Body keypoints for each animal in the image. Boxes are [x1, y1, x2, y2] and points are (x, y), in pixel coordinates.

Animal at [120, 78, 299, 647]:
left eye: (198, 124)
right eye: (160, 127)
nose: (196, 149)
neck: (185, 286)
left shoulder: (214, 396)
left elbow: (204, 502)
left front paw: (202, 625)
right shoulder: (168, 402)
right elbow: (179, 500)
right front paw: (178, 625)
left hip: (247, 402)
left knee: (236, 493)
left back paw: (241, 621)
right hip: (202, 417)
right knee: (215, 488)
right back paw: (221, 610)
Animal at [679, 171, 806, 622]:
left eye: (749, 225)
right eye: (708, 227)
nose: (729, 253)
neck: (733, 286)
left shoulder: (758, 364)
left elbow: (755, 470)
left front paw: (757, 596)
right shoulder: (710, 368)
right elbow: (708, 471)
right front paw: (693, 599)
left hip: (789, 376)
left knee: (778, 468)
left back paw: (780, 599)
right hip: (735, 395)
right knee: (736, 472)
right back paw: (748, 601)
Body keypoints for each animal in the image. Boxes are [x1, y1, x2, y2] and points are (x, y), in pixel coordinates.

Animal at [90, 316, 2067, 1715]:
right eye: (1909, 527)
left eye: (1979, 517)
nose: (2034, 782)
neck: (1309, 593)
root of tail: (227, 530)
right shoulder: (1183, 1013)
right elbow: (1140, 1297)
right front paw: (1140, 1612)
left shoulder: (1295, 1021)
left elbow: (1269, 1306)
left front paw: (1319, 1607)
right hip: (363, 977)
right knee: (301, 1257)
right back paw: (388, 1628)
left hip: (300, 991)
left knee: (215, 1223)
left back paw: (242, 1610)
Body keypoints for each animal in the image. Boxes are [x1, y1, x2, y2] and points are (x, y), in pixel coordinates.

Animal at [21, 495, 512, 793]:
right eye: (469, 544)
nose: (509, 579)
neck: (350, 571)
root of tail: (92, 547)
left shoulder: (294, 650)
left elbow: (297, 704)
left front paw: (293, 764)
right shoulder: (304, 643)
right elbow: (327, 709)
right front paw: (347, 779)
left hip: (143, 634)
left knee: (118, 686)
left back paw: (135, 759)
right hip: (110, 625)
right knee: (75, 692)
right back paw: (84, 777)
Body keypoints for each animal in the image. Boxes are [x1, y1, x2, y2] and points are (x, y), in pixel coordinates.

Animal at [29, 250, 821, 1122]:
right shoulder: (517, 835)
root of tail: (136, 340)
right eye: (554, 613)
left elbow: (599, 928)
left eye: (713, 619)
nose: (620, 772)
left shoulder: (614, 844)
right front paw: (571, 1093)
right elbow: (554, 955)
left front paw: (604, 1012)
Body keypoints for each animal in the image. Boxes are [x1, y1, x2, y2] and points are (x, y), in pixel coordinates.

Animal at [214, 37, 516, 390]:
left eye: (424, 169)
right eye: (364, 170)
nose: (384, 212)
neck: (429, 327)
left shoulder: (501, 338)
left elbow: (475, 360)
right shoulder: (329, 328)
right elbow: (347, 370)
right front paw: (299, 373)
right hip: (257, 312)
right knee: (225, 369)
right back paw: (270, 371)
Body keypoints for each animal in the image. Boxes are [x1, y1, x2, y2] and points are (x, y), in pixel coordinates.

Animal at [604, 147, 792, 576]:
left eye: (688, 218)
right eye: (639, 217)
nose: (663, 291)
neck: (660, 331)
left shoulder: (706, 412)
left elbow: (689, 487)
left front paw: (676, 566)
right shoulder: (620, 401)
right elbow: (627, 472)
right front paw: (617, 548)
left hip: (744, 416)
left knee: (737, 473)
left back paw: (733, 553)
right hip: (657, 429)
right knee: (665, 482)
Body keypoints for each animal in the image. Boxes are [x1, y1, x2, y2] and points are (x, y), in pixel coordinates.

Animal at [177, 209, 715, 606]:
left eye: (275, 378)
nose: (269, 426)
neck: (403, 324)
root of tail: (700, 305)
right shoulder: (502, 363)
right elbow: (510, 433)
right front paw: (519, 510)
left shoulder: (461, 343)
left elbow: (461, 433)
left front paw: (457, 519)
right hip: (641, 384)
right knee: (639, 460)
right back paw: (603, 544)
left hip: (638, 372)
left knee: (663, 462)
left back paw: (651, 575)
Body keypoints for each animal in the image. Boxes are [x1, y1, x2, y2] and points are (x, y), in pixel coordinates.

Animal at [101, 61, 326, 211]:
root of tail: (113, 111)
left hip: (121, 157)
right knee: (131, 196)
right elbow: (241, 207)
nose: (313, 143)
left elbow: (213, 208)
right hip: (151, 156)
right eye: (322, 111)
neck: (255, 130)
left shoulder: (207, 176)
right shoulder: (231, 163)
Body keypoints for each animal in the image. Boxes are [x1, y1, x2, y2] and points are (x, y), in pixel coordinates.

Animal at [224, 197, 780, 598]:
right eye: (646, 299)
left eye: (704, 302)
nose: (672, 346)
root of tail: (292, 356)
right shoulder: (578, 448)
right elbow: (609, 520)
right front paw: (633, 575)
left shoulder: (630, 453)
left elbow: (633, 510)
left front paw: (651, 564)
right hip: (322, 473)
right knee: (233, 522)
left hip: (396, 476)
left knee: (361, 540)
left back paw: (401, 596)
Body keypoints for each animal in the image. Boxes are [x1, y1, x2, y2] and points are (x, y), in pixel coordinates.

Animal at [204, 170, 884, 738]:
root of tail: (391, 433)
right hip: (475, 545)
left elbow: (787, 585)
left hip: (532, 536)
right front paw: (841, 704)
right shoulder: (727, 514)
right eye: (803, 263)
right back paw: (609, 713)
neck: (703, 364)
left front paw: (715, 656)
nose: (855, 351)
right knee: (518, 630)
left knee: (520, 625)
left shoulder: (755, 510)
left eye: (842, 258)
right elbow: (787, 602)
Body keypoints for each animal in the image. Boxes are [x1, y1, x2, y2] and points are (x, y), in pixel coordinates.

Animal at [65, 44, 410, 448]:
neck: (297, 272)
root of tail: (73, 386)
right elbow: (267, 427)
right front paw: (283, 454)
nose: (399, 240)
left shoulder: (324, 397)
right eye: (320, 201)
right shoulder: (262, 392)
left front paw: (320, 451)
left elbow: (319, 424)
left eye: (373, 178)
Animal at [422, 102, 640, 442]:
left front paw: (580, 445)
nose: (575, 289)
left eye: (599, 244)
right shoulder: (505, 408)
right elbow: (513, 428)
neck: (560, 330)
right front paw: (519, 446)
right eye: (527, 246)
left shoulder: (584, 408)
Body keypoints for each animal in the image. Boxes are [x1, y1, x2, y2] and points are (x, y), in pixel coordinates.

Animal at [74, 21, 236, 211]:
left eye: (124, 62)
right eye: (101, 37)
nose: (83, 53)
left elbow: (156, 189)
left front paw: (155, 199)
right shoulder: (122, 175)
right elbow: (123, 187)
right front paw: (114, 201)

• **Task details**: Return only the number of lines above that include "neck".

• **Result of the task**: 11